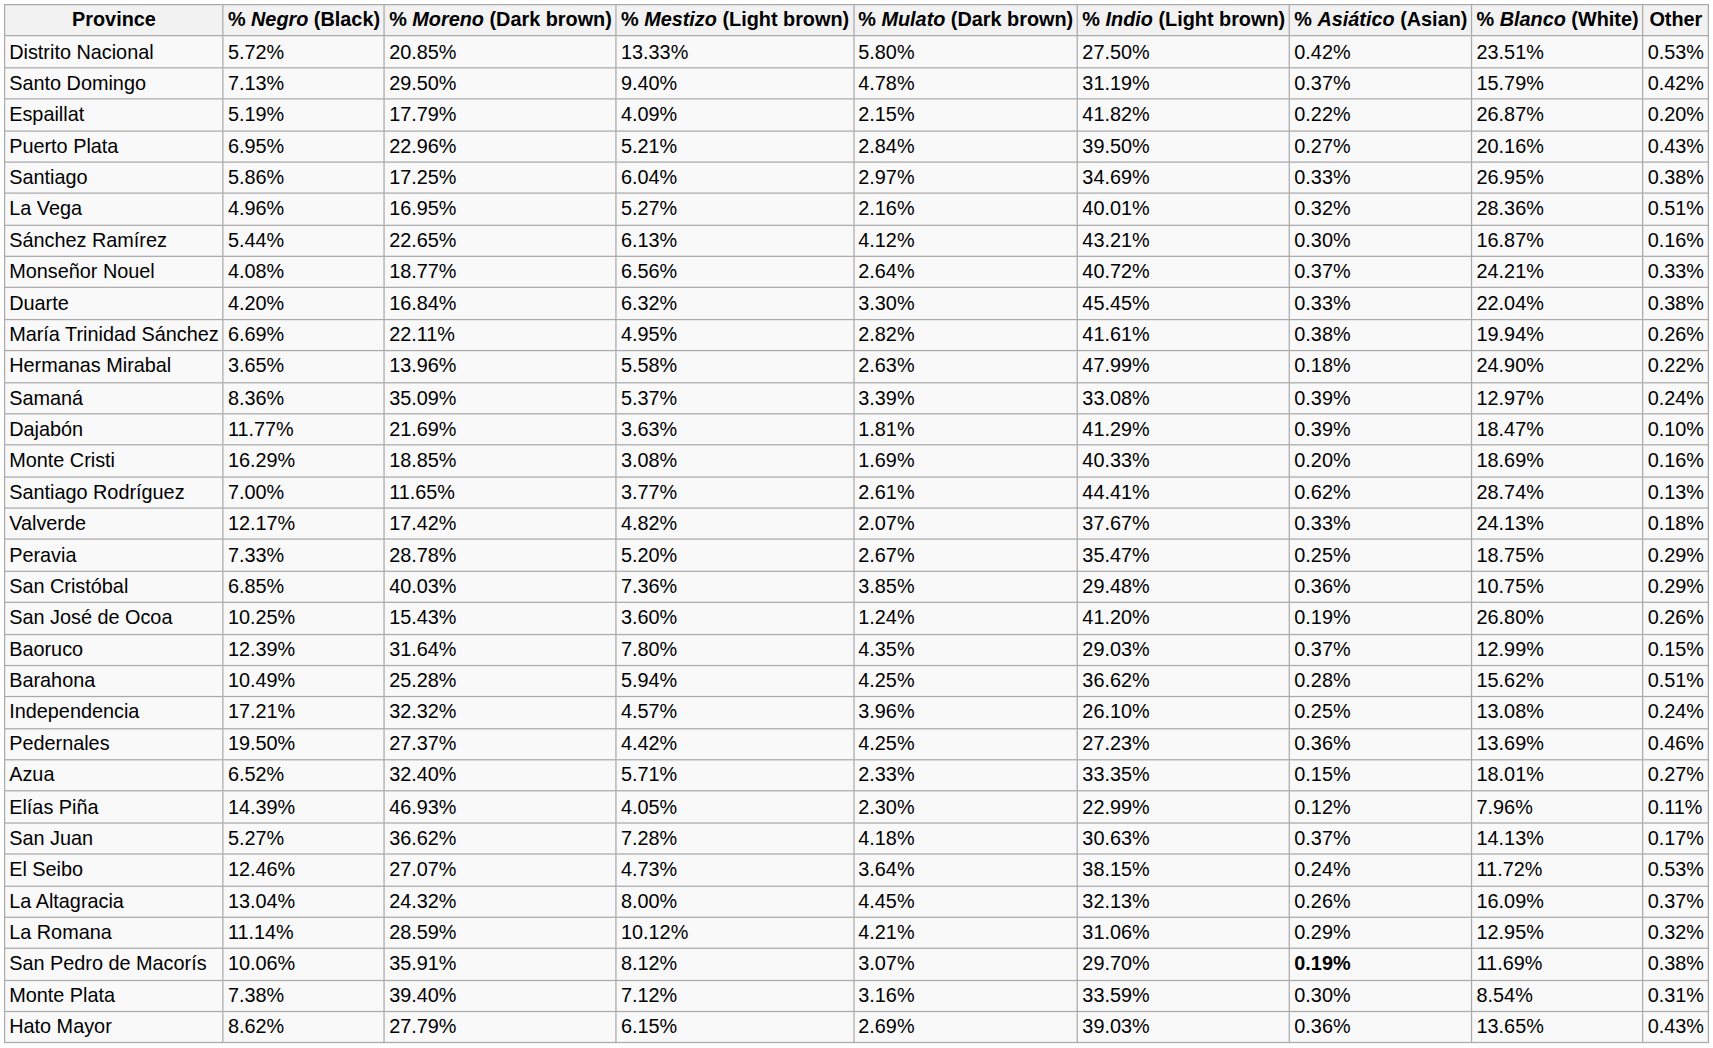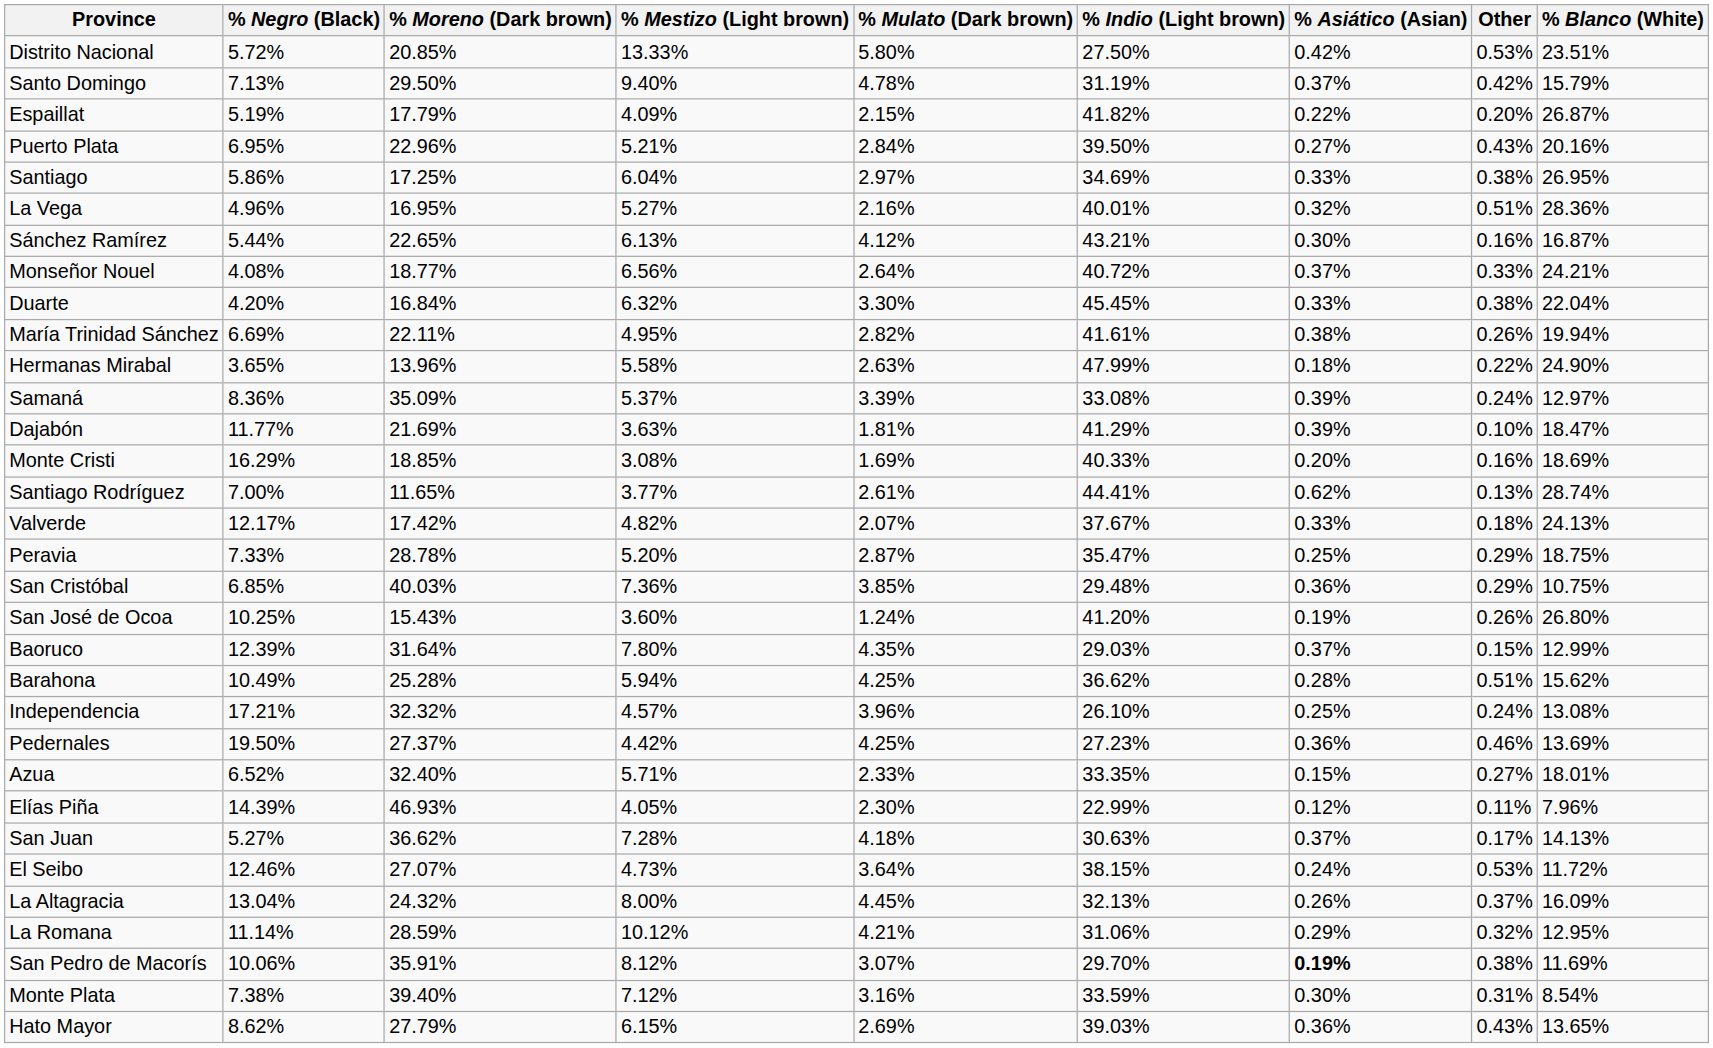columns swapped: % Blanco (White) <-> Other
Peravia | % Mulato (Dark brown): 2.67% -> 2.87%
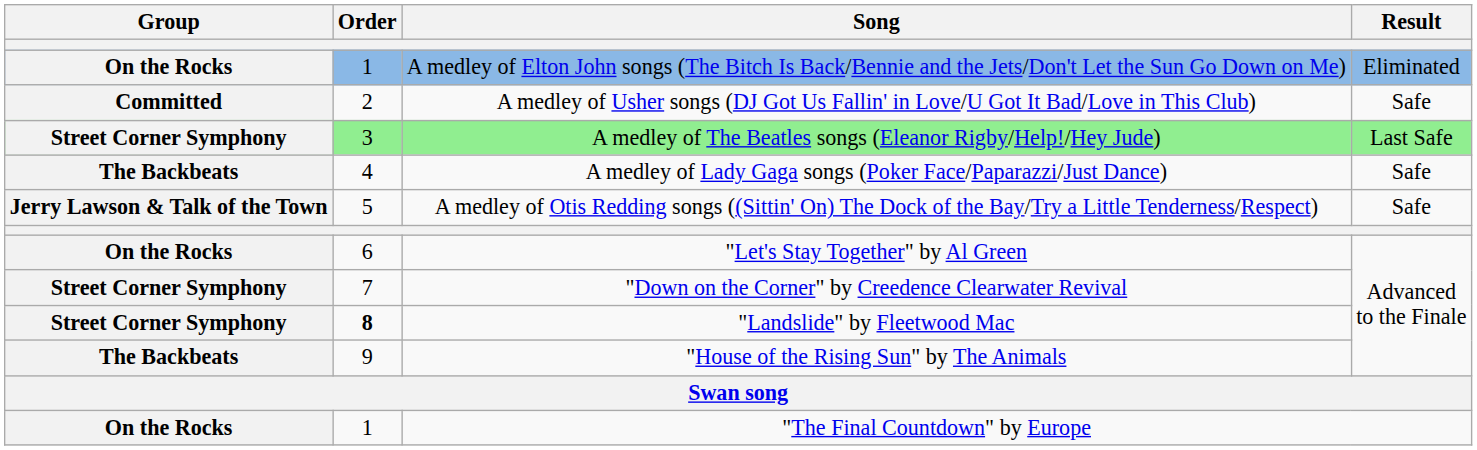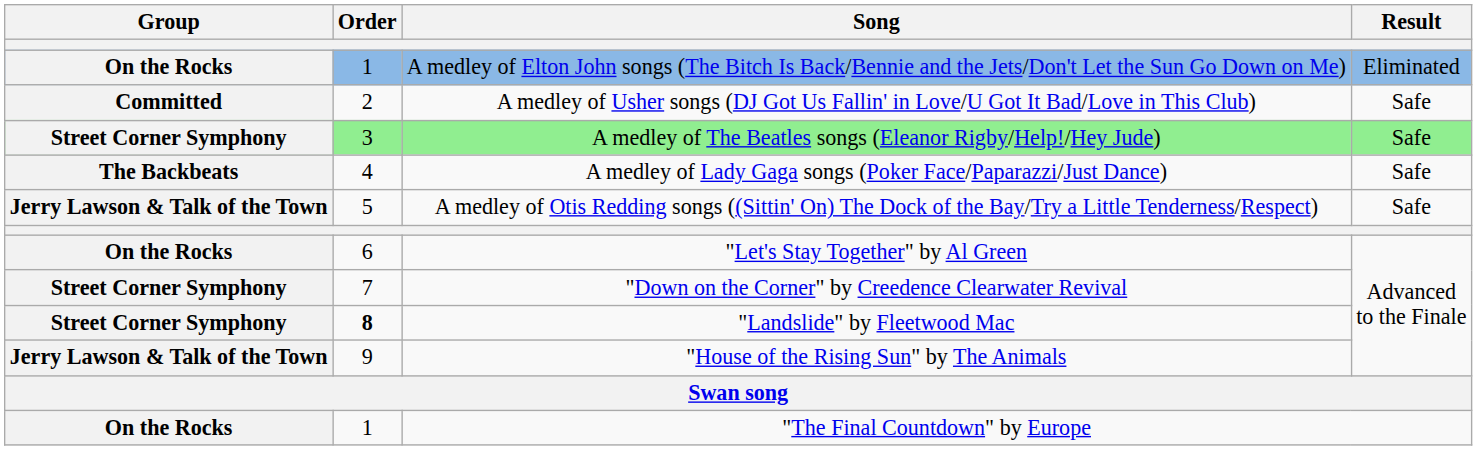A medley of The Beatles songs (Eleanor Rigby/Help!/Hey Jude) | Result: Last Safe -> Safe
"House of the Rising Sun" by The Animals | Group: The Backbeats -> Jerry Lawson & Talk of the Town
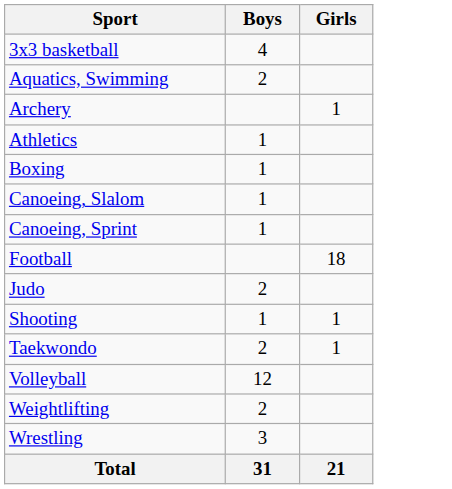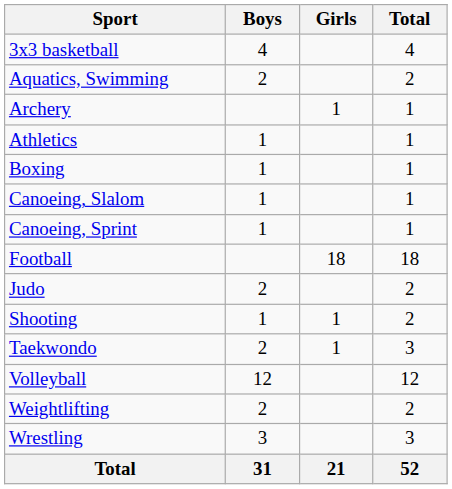+ column: Total | 4 | 2 | 1 | 1 | 1 | 1 | 1 | 18 | 2 | 2 | 3 | 12 | 2 | 3 | 52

What is expected> Copy every line of the records above word for word, leaving out the pictures.

Answer>
columns swapped: % Blanco (White) <-> Other
Peravia | % Mulato (Dark brown): 2.67% -> 2.87%
A medley of The Beatles songs (Eleanor Rigby/Help!/Hey Jude) | Result: Last Safe -> Safe
"House of the Rising Sun" by The Animals | Group: The Backbeats -> Jerry Lawson & Talk of the Town
+ column: Total | 4 | 2 | 1 | 1 | 1 | 1 | 1 | 18 | 2 | 2 | 3 | 12 | 2 | 3 | 52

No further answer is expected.